Compartmentalization of reservoirs in operating fields is commonly caused by sealing of faults (Cerveny et al., 2004; Davies and Handschy, 2003;Davies et al., 2019; Knipe, 1992; Yielding et al., 1997; Yielding et al., 2010). Calibrating this seal, however, is difficult without adequate subsurface data. A local region across the central part of the Jasmine Field, Jasmine A, along the northern extent of the Pattani basin in the Gulf of Thailand, was selected in this study for detailed fault-seal analysis calibration. The objective was to present the details of the fill and spill history from a juxtaposition analysis across the faults. The large number of well penetrations with fluid and lithofacies data and the 3D models of mapped permeability distribution provided a subsurface framework to reduce the uncertainty and allow a more comprehensive analysis of the crossfault reservoir juxtaposition and fluid contact levels.
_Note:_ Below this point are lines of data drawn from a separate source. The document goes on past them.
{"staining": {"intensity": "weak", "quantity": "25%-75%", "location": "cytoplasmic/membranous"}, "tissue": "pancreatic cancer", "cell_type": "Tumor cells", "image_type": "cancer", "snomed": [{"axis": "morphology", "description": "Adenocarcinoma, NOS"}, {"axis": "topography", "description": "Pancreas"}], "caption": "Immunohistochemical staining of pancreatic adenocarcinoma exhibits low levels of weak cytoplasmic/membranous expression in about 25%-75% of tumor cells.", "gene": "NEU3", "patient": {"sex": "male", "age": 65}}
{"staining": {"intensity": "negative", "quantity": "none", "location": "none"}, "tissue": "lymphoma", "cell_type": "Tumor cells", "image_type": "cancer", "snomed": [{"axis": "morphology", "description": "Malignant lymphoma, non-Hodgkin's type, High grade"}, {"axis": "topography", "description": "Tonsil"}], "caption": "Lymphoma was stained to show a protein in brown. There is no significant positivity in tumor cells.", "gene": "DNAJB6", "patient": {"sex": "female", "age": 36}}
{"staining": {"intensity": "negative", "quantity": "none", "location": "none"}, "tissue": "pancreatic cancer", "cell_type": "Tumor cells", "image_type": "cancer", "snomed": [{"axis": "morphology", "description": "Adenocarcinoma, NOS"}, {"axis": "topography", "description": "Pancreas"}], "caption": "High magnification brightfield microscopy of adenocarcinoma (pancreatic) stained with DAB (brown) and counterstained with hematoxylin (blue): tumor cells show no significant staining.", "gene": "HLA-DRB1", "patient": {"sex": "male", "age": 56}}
Crossfault flow behavior and fill and spill history were evaluated by examining fluid contacts in a strike view of the fault, with the properties juxtaposed. The Jasmine Field is a narrow structural high that is cut by many NE-SW and NNW-NNE trending faults forming fault-bounded compartments. Reservoirs in the field are typically thin, stacked high-permeability fluvial sandstones of primarily Miocene age separated by thin shale beds that occur over a depth range of several thousand meters. Many of the sands have unique hydrocarbon-water contacts of oil or gas and water. Reservoir juxtaposition across the faults suggests that fault seal plays a major role in the trap. By comparing fluid contacts in each fault block, cases with different contacts across the fault likely represent a fault membrane seal. Contacts occurring at the same height suggest crossfault leakage. The evaluation was done by estimating permeability distributions across the fault. These results, however, were not adequately determined simply from the fluid contacts on either side of the fault: fill histories in adjacent fault blocks and lateral structural controls also had to be accounted for. The results together allowed a unique fill and spill history to be defined. The results of the juxtaposition analysis for the main faults bounding the local structural trap in Jasmine A provided a calibration for a 3D analysis of the faults, including estimation of fault-rock properties.